→ **Tarea asignada**
Responde con brevedad a estas preguntas sobre el extracto acerca del capitalismo:
(a) ¿Cuáles son los dos libros de la derecha?
(b) ¿A quién llama el texto «banquero de Dios»?
(c) ¿Qué filósofo definió el capitalismo hegemónico como un sistema que está destruyendo el planeta?

━━━ Extracto del documento

Pero basta de mirarnos el ombligo intelectual. El conflicto es mucho más amplio, y, si enfoca circunstancialmente al intelectual y al artista, es porque sus posturas toman a veces estado público y en consecuencia pueden generar aprobaciones y repulsas. Pero lo cierto es que la encrucijada involucra a pueblos enteros y por supuesto a las izquierdas. Que, para su mal, son varias, cada una con su librito, en tanto que la derecha es virtualmente una, claro que con dos libros: la Biblia (muy mal leída) y el de Caja.

Después de todo ¿qué nos deparará el Nuevo Orden Internacional, que es el del capitalismo? Salvaje o no (el único que conoce al dedillo la diferencia es el papa Wojtyla, bien asesorado en su momento por monseñor Marcinkus el «banquero de Dios»), ese capitalismo hegemónico ha sido definido por el filósofo Cornelius Castoriadis como «un sistema que está destruyendo el planeta, al ser mismo. Nos está transformando en una máquina de consumo, en individuos que invierten su vida en lo que yo llamaría una masturbación televisiva, y lo que es más grave, una masturbación sin orgasmo».

━━━━━━
━━━ Datos proporcionados

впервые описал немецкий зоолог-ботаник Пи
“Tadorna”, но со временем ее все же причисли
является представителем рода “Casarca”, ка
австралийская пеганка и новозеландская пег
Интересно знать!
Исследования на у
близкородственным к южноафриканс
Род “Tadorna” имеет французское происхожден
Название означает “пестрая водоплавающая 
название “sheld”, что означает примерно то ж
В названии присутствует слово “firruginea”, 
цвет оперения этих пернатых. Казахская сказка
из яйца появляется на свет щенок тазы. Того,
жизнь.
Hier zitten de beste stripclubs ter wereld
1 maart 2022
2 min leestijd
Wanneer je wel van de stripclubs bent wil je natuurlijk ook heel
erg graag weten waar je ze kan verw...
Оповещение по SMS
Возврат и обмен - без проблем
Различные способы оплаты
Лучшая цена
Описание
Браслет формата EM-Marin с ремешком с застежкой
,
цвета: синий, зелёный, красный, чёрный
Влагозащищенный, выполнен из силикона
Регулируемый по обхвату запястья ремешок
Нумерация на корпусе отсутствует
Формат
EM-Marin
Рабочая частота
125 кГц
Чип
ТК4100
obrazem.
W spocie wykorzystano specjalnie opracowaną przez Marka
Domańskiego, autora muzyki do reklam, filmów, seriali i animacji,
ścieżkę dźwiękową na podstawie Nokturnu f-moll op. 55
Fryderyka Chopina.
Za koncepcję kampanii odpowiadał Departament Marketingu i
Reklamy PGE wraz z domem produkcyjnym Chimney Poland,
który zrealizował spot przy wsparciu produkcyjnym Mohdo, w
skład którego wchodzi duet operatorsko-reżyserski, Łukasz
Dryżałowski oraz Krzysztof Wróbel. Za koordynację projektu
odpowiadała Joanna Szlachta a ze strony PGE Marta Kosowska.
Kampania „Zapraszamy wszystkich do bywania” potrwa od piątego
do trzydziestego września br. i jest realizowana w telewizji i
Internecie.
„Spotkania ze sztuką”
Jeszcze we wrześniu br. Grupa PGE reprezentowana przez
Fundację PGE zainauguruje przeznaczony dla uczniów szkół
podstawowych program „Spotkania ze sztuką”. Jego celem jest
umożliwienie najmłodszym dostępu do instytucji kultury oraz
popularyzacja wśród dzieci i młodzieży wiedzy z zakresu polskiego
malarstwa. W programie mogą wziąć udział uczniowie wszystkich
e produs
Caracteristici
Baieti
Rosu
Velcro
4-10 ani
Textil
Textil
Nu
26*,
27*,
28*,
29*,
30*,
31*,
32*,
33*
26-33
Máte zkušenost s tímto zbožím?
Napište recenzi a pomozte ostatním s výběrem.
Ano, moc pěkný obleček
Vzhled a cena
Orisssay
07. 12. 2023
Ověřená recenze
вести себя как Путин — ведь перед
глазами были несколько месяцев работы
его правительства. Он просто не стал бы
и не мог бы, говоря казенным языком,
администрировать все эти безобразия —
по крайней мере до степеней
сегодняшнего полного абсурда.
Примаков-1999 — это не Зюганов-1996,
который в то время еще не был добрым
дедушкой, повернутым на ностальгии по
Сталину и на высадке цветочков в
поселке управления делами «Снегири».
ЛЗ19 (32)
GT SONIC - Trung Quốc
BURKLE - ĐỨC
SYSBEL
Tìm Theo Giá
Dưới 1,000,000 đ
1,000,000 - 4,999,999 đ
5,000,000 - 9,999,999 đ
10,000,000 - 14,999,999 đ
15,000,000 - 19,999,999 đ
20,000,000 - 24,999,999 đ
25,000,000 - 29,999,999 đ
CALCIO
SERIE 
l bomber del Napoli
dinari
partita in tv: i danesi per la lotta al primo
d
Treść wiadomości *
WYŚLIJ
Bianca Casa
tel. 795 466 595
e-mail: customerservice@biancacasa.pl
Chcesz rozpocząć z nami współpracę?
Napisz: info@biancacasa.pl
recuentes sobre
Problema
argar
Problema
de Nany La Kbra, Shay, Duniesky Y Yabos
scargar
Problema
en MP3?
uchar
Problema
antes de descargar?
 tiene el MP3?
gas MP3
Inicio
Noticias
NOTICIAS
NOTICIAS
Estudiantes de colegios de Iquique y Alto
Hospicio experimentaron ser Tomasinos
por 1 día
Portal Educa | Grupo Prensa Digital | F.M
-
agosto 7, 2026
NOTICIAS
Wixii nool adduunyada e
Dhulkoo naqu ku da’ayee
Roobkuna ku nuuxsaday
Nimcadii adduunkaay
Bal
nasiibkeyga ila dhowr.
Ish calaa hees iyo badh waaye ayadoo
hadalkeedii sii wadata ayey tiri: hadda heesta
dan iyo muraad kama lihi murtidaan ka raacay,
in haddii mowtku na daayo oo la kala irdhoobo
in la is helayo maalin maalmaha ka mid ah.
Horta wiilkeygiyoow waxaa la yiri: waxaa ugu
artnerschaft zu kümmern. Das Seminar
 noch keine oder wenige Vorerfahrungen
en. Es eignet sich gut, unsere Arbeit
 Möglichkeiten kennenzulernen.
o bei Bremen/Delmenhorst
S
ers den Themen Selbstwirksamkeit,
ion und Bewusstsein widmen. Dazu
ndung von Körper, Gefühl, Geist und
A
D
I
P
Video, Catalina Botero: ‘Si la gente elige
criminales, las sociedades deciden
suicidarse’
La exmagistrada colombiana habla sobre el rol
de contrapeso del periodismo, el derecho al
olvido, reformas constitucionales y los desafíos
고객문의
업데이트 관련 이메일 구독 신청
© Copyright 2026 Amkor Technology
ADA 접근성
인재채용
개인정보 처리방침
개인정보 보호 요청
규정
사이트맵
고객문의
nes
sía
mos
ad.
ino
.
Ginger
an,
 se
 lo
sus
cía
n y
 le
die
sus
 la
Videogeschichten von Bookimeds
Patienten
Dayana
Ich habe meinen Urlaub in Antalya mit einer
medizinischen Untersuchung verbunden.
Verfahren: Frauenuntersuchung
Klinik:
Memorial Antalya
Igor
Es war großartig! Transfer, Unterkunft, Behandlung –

━━━━━━

→ **Respuesta escrita**
(a) La Biblia (muy mal leída) y el de Caja.
(b) A monseñor Marcinkus.
(c) Cornelius Castoriadis.